** Opening Data provided block **
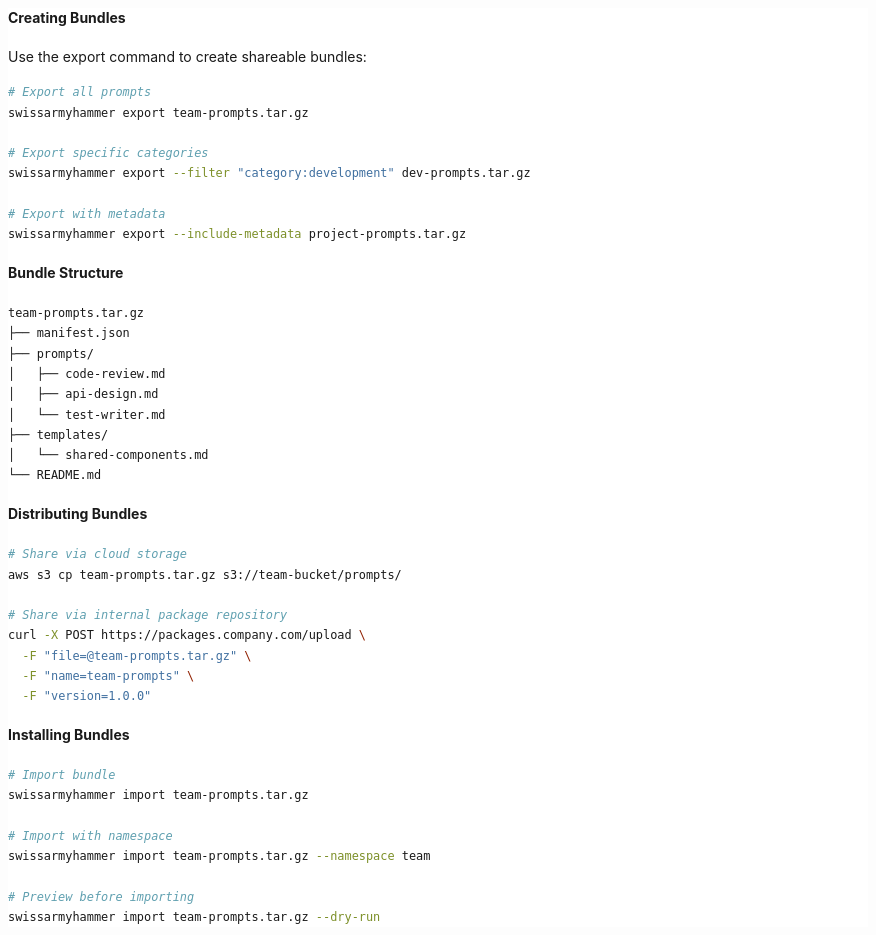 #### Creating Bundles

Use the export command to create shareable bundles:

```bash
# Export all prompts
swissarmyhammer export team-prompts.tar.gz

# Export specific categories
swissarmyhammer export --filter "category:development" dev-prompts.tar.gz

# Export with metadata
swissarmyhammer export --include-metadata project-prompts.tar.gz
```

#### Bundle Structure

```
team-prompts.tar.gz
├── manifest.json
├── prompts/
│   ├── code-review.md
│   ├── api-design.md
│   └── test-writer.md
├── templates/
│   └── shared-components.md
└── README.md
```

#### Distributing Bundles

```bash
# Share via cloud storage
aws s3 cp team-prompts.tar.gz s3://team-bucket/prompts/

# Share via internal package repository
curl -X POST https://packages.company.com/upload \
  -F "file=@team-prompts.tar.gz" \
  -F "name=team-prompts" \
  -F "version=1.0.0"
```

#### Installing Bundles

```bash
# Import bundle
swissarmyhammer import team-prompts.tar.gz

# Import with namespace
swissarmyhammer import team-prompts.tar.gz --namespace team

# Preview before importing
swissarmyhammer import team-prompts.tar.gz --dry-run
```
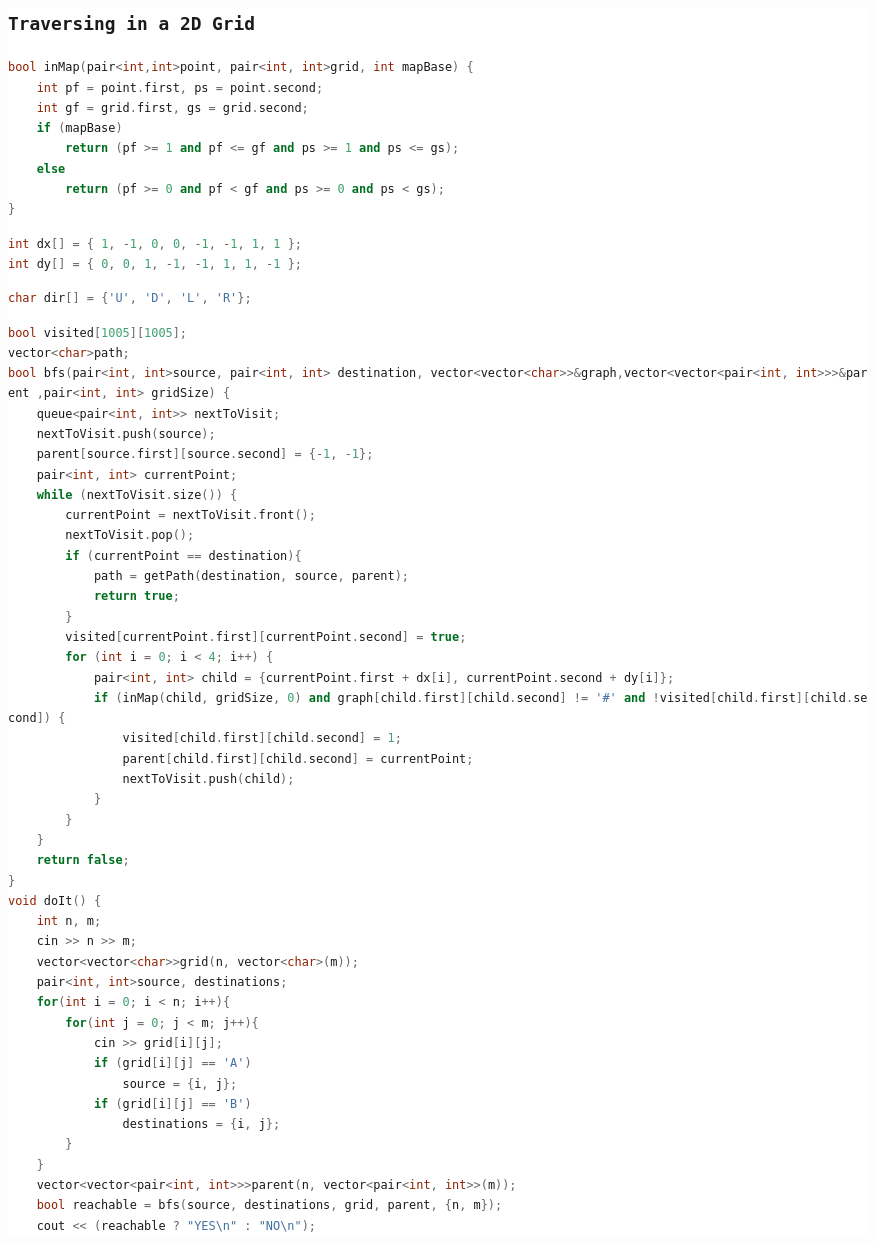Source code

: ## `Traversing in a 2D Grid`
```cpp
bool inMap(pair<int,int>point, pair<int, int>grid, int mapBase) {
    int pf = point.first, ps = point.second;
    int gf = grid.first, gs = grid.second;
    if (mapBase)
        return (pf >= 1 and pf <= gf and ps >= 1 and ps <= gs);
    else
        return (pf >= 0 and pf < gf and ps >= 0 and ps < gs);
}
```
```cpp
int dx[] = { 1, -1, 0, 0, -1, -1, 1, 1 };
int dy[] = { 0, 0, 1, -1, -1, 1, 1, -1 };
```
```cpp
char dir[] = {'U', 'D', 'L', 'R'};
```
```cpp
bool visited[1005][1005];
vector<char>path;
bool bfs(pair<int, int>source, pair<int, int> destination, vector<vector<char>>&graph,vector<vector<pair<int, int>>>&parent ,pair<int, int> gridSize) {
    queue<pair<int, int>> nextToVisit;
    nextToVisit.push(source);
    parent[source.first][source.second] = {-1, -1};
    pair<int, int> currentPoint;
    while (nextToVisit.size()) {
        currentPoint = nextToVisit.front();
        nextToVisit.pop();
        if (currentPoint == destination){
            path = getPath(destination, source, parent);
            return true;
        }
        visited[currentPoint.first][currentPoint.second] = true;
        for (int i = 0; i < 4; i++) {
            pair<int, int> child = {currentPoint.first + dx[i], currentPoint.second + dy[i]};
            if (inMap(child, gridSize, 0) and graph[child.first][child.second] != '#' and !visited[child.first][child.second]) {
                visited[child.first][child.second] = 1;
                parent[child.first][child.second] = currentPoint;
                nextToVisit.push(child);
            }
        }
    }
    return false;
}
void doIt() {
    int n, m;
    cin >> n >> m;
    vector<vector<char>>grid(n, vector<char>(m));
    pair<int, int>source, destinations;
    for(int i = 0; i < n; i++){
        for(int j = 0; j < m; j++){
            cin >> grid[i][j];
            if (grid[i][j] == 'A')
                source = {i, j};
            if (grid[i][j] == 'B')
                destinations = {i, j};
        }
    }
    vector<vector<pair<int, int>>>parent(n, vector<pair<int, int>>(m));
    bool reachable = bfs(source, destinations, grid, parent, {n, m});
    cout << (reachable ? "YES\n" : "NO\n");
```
** Closing Data provided block **
** Opening Data provided block **
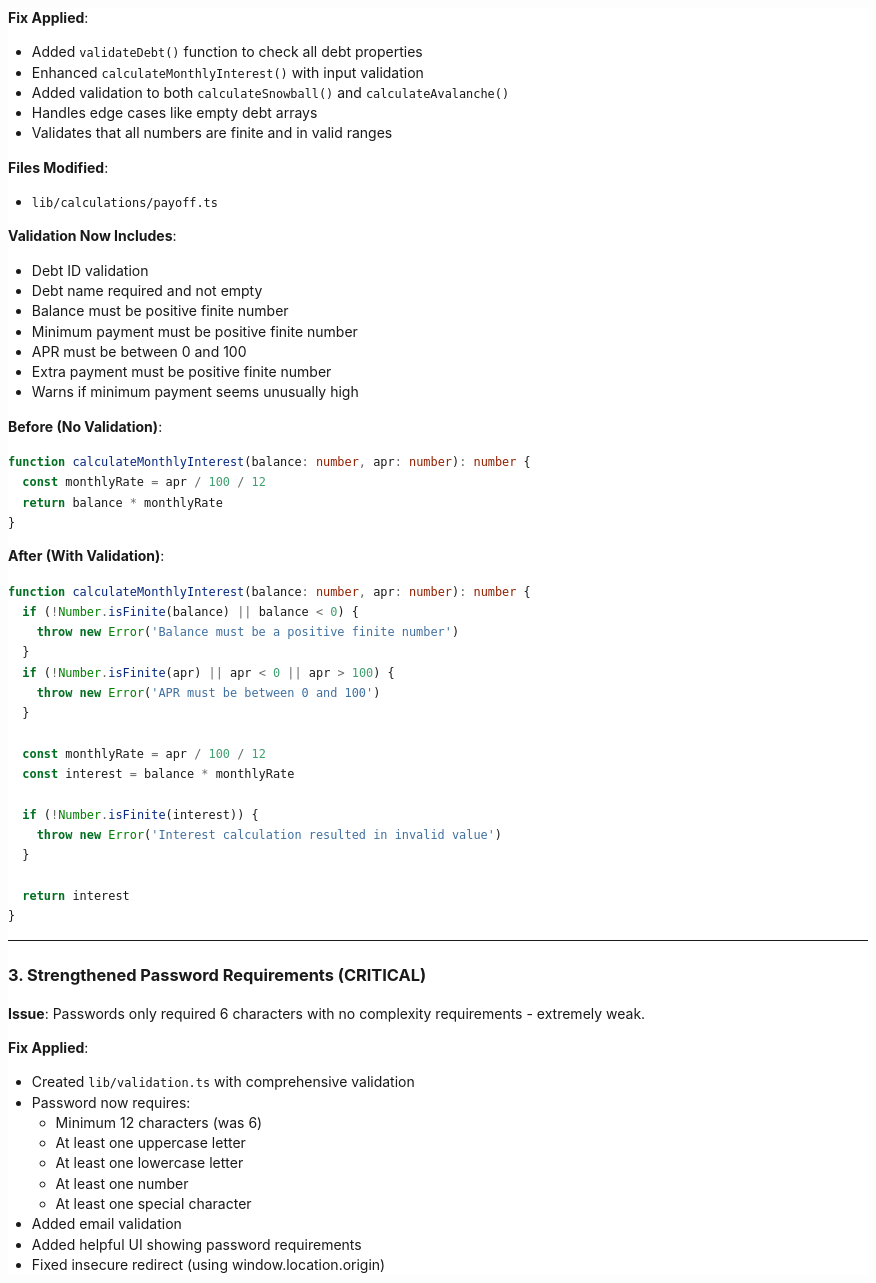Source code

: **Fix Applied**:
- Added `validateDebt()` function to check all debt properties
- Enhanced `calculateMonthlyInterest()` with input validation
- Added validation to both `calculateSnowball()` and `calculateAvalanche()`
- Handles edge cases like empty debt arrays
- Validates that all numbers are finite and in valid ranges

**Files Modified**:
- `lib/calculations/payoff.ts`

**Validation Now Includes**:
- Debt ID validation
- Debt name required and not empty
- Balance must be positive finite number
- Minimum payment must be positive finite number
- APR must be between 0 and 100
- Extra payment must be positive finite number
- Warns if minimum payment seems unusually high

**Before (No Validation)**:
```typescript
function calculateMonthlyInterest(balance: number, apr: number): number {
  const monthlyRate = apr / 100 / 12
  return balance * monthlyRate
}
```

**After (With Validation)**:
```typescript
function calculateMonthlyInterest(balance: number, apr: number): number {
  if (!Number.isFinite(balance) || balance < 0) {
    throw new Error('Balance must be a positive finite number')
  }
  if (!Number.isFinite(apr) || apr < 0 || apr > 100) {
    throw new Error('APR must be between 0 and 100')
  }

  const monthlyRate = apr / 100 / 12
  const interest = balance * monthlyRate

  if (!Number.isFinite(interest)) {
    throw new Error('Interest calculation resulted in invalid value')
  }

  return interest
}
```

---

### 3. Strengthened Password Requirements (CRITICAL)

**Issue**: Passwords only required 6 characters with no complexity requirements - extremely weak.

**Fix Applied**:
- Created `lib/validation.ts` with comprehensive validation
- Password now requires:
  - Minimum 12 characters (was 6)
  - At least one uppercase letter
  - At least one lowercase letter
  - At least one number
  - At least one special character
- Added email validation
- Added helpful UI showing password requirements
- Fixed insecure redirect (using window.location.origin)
** Closing Data provided block **
** Opening Data provided block **
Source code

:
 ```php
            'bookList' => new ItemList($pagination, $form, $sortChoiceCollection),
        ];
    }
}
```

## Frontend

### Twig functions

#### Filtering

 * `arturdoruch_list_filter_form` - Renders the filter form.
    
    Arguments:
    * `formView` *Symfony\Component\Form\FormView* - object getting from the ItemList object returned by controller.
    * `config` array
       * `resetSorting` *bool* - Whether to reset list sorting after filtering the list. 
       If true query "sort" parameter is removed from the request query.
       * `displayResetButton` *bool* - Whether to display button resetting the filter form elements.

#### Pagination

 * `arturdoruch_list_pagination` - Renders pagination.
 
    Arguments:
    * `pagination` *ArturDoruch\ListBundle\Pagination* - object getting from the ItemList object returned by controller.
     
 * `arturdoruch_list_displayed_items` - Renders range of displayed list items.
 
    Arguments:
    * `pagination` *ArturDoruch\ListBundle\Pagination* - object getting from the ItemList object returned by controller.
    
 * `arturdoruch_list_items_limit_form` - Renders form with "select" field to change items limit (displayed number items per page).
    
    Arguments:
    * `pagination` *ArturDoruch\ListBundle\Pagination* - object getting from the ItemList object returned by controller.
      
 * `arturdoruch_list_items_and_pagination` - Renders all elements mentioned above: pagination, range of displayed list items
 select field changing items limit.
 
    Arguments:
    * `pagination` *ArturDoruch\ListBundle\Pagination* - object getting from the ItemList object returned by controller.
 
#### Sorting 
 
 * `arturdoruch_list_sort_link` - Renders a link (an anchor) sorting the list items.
** Closing Data provided block **
Task item
What lines of the preceding data include the string "Error"? Pull them out.

Result
    throw new Error('Balance must be a positive finite number')
    throw new Error('APR must be between 0 and 100')
    throw new Error('Interest calculation resulted in invalid value')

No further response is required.